- The problem -
Extract every line of text from the data below, copying each one verbatim and in order, and leave the pictures out of your answer.
#### Source material ####
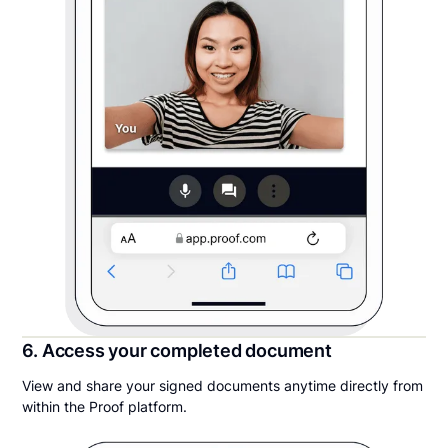
6. Access your completed document
View and share your signed documents anytime directly from
within the Proof platform.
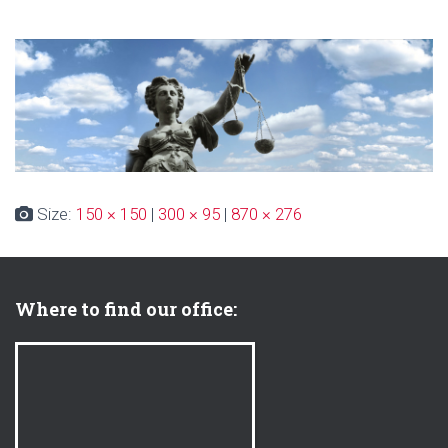
Size:
150 × 150
|
300 × 95
|
870 × 276
Where to find our office:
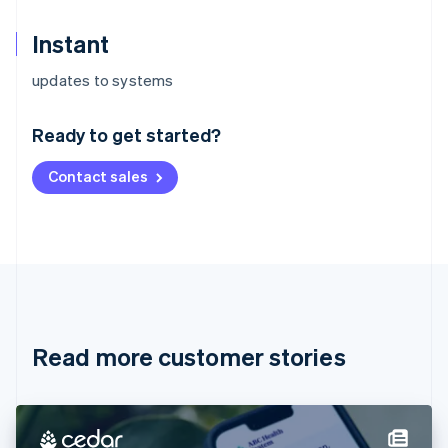
Instant
Australia
updates to systems
English
Austria
Ready to get started?
Deutsch
English
Belgium
Contact sales
Nederlands
Français
Deutsch
English
Brazil
Português
English
Bulgaria
English
Canada
English
Français
Croatia
English
Italiano
Read more customer stories
Cyprus
English
Czech Republic
English
Denmark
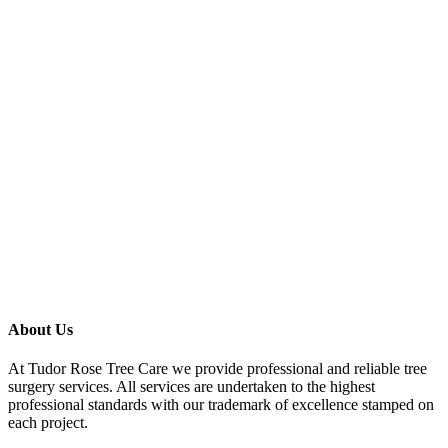
About Us
At Tudor Rose Tree Care we provide professional and reliable tree
surgery services. All services are undertaken to the highest
professional standards with our trademark of excellence stamped on
each project.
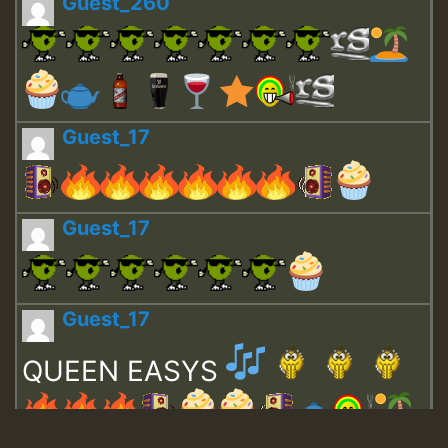
Guest_260
Guest_17
Guest_17
Guest_17
QUEEN EASYS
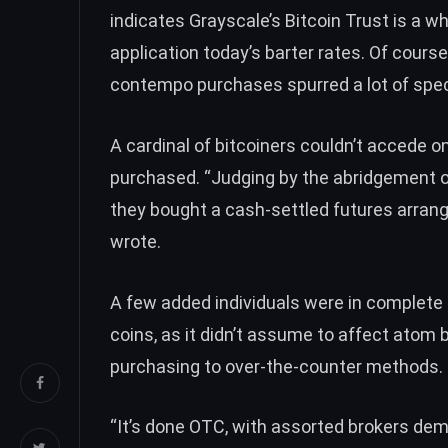
indicates Grayscale’s Bitcoin Trust is a 
application today’s barter rates. Of course
contempo purchases spurred a lot of spec
A cardinal of bitcoiners couldn’t accede 
purchased. “Judging by the abridgement of
they bought a cash-settled futures arrang
wrote
.
A few added individuals were in
complete 
coins, as it didn’t assume to affect atom 
purchasing to over-the-counter methods.
“It’s done OTC, with assorted brokers demo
####
- Exercise response -
6. Access your completed document
View and share your signed documents anytime directly from
within the Proof platform.
Size:
150 × 150
|
300 × 95
|
870 × 276
Where to find our office:
Instant
Australia
updates to systems
English
Austria
Ready to get started?
Deutsch
English
Belgium
Contact sales
Nederlands
Français
Deutsch
English
Brazil
Português
English
Bulgaria
English
Canada
English
Français
Croatia
English
Italiano
Read more customer stories
Cyprus
English
Czech Republic
English
Denmark
About Us
At Tudor Rose Tree Care we provide professional and reliable tree
surgery services. All services are undertaken to the highest
professional standards with our trademark of excellence stamped on
each project.
Guest_260
Guest_17
Guest_17
Guest_17
QUEEN EASYS
indicates Grayscale’s Bitcoin Trust is a 
application today’s barter rates. Of course
contempo purchases spurred a lot of spec
A cardinal of bitcoiners couldn’t accede 
purchased. “Judging by the abridgement of
they bought a cash-settled futures arrang
wrote
.
A few added individuals were in
complete 
coins, as it didn’t assume to affect atom 
purchasing to over-the-counter methods.
“It’s done OTC, with assorted brokers demo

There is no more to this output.